→ Your goal
Please copy, exactly as they appear below, the lines from the one containing "Terms of Purchase" through the one containing "Trade ministers from Canada, Mexico and".

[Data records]
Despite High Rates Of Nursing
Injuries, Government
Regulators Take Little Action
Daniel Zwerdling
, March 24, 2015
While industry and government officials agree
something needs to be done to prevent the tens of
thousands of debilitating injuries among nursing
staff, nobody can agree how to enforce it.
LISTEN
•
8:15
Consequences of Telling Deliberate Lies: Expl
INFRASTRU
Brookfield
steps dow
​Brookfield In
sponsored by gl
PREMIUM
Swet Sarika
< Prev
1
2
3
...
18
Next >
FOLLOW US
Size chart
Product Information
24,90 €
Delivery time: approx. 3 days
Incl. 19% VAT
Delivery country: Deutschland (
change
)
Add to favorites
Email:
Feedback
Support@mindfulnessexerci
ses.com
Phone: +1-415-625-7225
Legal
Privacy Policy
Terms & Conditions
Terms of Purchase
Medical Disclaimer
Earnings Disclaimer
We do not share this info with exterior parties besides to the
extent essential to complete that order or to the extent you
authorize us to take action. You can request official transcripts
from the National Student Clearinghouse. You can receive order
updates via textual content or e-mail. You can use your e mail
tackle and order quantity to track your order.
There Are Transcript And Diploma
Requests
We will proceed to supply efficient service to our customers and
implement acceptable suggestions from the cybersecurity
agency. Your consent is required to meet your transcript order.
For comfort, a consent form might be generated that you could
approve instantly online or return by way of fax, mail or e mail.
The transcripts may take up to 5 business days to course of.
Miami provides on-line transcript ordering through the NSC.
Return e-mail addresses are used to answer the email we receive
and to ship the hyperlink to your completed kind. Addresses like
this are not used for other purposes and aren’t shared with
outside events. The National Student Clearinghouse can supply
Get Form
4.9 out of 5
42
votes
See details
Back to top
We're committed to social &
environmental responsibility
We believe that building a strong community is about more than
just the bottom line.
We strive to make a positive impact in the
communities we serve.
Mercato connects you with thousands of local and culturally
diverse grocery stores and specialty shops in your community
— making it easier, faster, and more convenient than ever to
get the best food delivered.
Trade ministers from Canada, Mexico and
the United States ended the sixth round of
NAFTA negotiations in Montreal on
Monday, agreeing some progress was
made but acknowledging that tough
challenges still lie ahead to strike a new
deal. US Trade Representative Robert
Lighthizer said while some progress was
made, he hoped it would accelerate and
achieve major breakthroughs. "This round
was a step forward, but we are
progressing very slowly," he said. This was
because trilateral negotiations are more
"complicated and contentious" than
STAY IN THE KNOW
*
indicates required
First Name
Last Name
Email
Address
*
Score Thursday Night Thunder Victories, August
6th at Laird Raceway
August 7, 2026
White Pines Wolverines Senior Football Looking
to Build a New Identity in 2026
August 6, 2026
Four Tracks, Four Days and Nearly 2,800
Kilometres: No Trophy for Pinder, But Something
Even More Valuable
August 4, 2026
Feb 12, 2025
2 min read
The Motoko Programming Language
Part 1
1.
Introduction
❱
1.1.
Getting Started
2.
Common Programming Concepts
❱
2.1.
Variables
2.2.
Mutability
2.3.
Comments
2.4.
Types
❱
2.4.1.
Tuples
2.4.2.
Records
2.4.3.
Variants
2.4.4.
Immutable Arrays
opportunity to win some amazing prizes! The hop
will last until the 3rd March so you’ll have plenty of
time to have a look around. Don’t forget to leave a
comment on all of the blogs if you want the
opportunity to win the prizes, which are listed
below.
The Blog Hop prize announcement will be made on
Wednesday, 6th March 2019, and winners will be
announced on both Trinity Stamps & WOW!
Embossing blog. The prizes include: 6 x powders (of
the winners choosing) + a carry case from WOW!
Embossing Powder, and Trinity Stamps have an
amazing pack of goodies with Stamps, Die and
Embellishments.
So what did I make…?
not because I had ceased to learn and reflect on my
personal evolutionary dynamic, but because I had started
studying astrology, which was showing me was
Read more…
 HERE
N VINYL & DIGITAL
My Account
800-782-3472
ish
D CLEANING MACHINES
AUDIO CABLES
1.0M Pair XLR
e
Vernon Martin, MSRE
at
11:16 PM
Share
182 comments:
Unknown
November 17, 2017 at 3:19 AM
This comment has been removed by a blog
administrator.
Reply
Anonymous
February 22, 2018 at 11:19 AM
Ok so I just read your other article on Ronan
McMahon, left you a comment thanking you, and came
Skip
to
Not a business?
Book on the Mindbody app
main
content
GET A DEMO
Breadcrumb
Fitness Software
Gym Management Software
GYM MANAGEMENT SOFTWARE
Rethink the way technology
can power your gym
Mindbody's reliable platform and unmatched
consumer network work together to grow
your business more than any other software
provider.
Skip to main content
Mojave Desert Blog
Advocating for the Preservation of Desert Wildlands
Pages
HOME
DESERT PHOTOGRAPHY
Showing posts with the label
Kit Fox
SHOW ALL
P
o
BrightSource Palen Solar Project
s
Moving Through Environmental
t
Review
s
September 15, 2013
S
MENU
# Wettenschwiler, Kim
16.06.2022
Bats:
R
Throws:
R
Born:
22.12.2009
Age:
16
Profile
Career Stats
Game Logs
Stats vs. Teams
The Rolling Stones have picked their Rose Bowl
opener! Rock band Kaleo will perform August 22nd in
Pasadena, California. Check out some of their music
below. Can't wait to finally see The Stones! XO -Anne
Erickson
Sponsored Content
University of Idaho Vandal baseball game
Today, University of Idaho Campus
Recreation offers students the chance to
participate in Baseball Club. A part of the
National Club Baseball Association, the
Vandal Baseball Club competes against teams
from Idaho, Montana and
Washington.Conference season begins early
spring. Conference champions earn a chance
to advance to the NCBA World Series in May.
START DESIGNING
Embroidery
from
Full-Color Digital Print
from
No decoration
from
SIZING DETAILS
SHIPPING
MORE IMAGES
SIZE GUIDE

→ Result
Terms of Purchase
Medical Disclaimer
Earnings Disclaimer
We do not share this info with exterior parties besides to the
extent essential to complete that order or to the extent you
authorize us to take action. You can request official transcripts
from the National Student Clearinghouse. You can receive order
updates via textual content or e-mail. You can use your e mail
tackle and order quantity to track your order.
There Are Transcript And Diploma
Requests
We will proceed to supply efficient service to our customers and
implement acceptable suggestions from the cybersecurity
agency. Your consent is required to meet your transcript order.
For comfort, a consent form might be generated that you could
approve instantly online or return by way of fax, mail or e mail.
The transcripts may take up to 5 business days to course of.
Miami provides on-line transcript ordering through the NSC.
Return e-mail addresses are used to answer the email we receive
and to ship the hyperlink to your completed kind. Addresses like
this are not used for other purposes and aren’t shared with
outside events. The National Student Clearinghouse can supply
Get Form
4.9 out of 5
42
votes
See details
Back to top
We're committed to social &
environmental responsibility
We believe that building a strong community is about more than
just the bottom line.
We strive to make a positive impact in the
communities we serve.
Mercato connects you with thousands of local and culturally
diverse grocery stores and specialty shops in your community
— making it easier, faster, and more convenient than ever to
get the best food delivered.
Trade ministers from Canada, Mexico and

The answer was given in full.